Tonight I'll dive back into the splendidly colourful land of the X-Men, and inwardly thank him once more.
posted by Pallas Athena at 4:59 PM on November 30, 2012


Man, Dave sure loved Pirates, didn't he? The boots, the sashes,, the ridiculously large belt buckles, they all remind of Captain Blood and The Three Musketeers movies.
posted by KingEdRa at 8:37 PM on November 30, 2012 [1 favorite]


Hulk want Dinah Shore.
posted by Spatch at 9:55 PM on November 30, 2012


Oh, Cockrum and Mark Silvestri are my two favourite X-Men artists, and probably that's because they were the first two I read, Cockrum in B&W Murray Comics bumper reprints of the rebooted X-Men, and that led me into seeking out the then (current-ish) X-Men. One of the first I got opened with a splash of Peter sketching the X-Men on a rock in downtown Glasgow(?) after battles with Cain Marko and, IIRC, the Mutant Massacre. They were a team crushed, and I lept on that.

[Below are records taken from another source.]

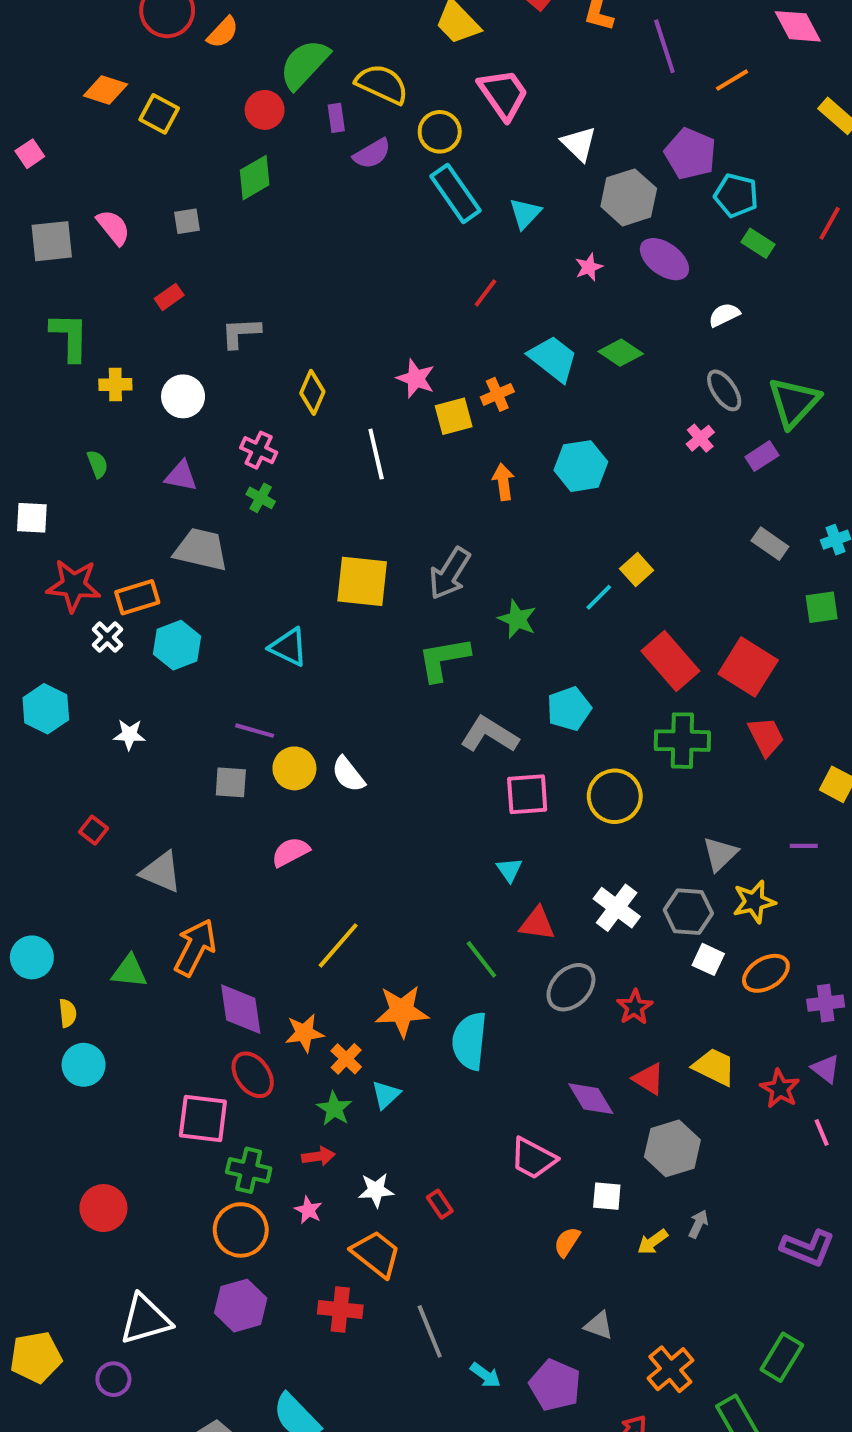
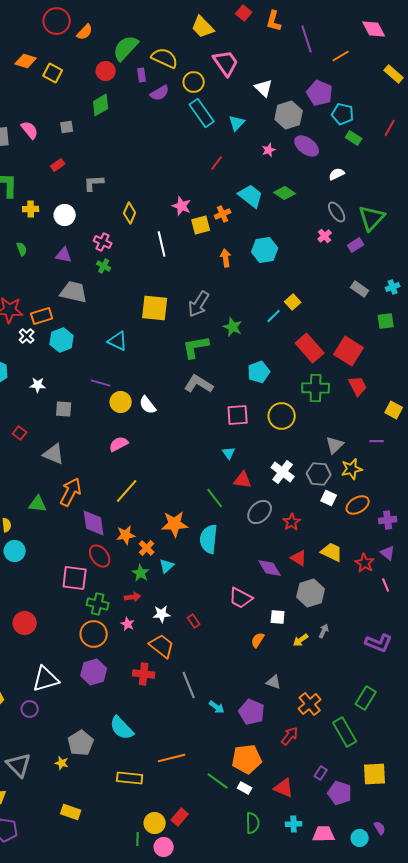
gray L-shape: (489, 735) -> (199, 384), moved
gray square: (231, 782) -> (64, 409), moved
yellow line: (338, 945) -> (127, 491), moved

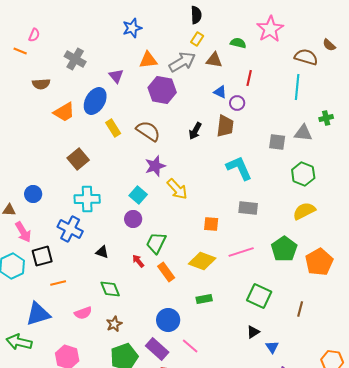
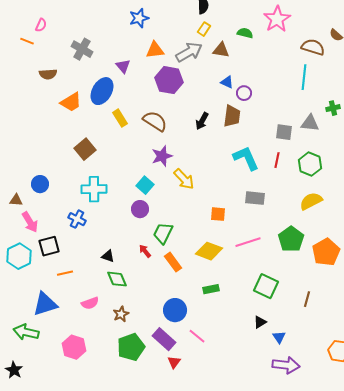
red line: (249, 78) -> (277, 160), moved
blue cross: (70, 229) -> (77, 219), size x0.7
black triangle: (102, 252) -> (108, 256), moved

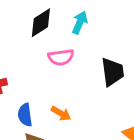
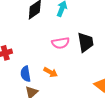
pink semicircle: (61, 57) -> (60, 43), moved

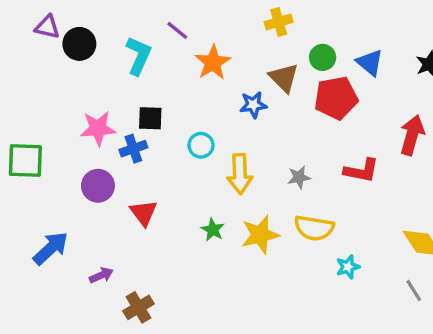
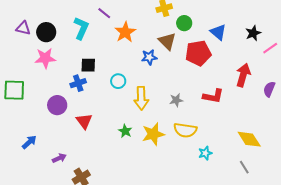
purple triangle: (47, 27) -> (23, 28), moved
black circle: (79, 44) -> (46, 32), moved
green circle: (323, 57) -> (184, 23), moved
pink star: (98, 128) -> (45, 58), moved
blue arrow: (51, 248) -> (29, 142), size x0.7

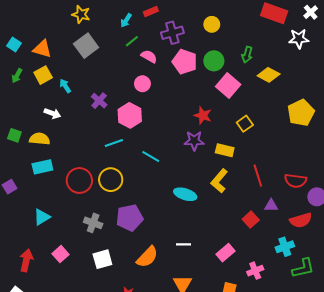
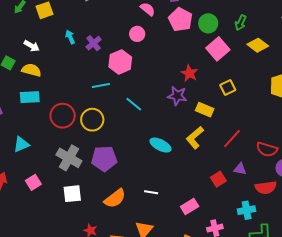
cyan arrow: (65, 86) -> (70, 37), moved
white arrow: (52, 113) -> (32, 46), moved
red line: (258, 176) -> (232, 139), turned 50
gray cross: (93, 223) -> (69, 158), size x1.4

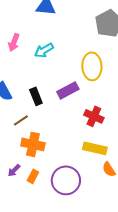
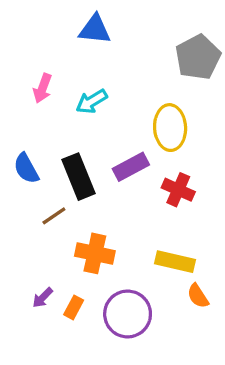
black rectangle: (36, 96) -> (79, 177), size x1.5
red cross: (94, 116) -> (178, 190), moved
orange cross: (33, 144) -> (95, 253), moved

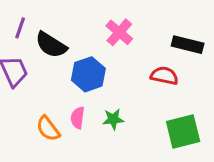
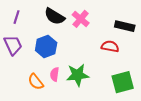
black semicircle: (51, 45) -> (55, 16), moved
blue hexagon: (88, 74) -> (46, 47), moved
green star: (113, 119) -> (78, 75), size x1.6

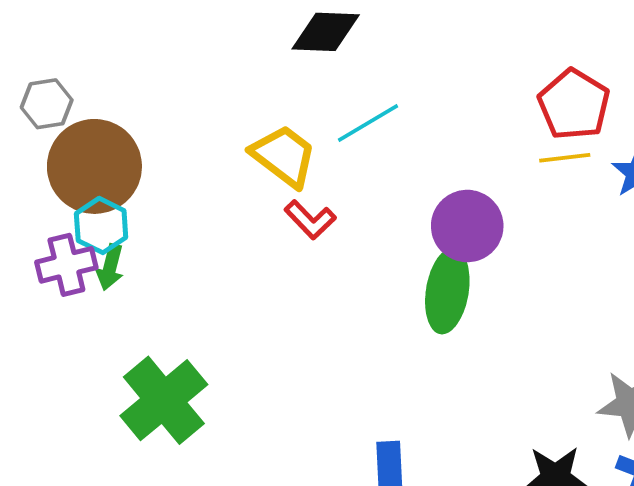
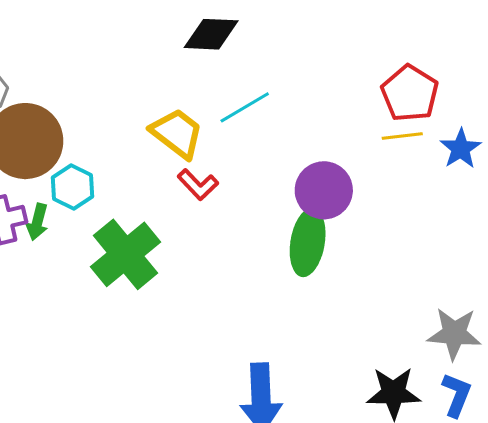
cyan hexagon: (101, 226) -> (73, 187), moved
green cross: (164, 400) -> (126, 254), moved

Byrne's art... I've seen less of, and while I like it in other things (Alpha Flight, FF, and his West Coast Avengers run), but it never spoke to me as X-Men art in the same way.

I love the disco X-Men costumes, as impractical as they are.
posted by Mezentian at 11:27 PM on November 30, 2012 [1 favorite]


I just love the faces in this sketch.
posted by Pallas Athena at 2:54 AM on December 1, 2012


Not to be a downer, but his Dr Who images are average to awful. That's Ben Franklin, not Hartnell.